Downing explains that the Agency’s value-chain strategy is anchored in the reality that a focus on production must also consider markets. “There are no incentives for farmers to produce crops unless they can sell them,” she says.
To Plant a Tree
In Mozambique, as in many places with emerging industries, the cashew industry still faces many challenges, among them, how to massively increase production.
Because cashews trees have a productive lifespan of around 50 years, it often takes a great deal of effort to convince a farmer to replace a fully-grown tree—albeit an unproductive one—with a sapling that will take five years to yield nuts. One of the approaches that may work, according to McMahon, is to actually involve processors in commercial seedling production, which they can then sell to farmers for a small price, “giving them a commercial interest in that tree.”

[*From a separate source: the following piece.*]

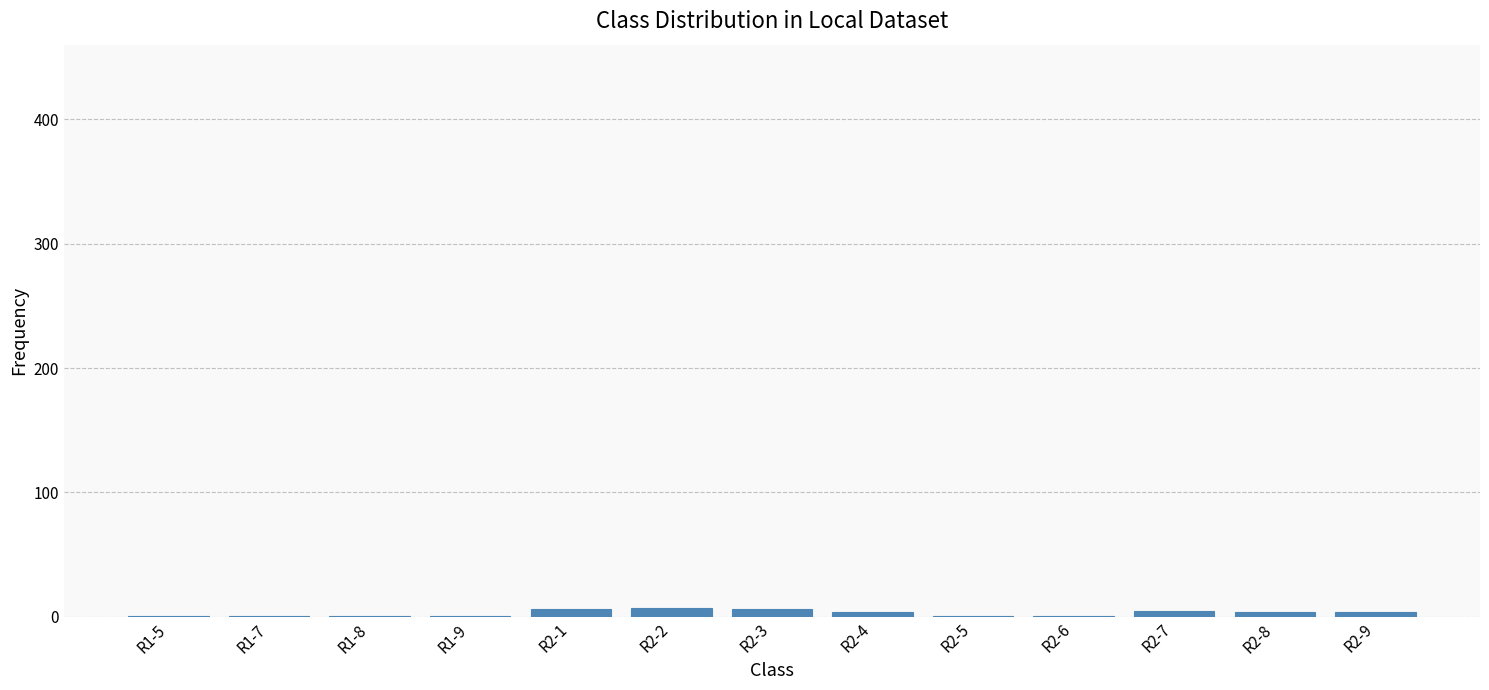

How many categories are shown in the chart?

13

Another opportunity, says McMahon, is to start supporting larger-scale commercial agriculture “that includes opportunities for the small-scale farmers either as out-growers, contract farmers, or, in some cases, laborers.”
But still, worldwide demand for cashew is increasing at around 5 percent annually. To help quench that thirst, Mozambique now has around 10 processors, when years ago there were virtually none, and the industry is netting to smallholder farmers $20 million worth of kernels purchased per year. Unless the West decides to shake its nut craze, there is no where to go but up. Martins of CondorNuts is optimistic: “By improving all parts of the chain, ultimately...cashews produced here will be just as competitive as in India.”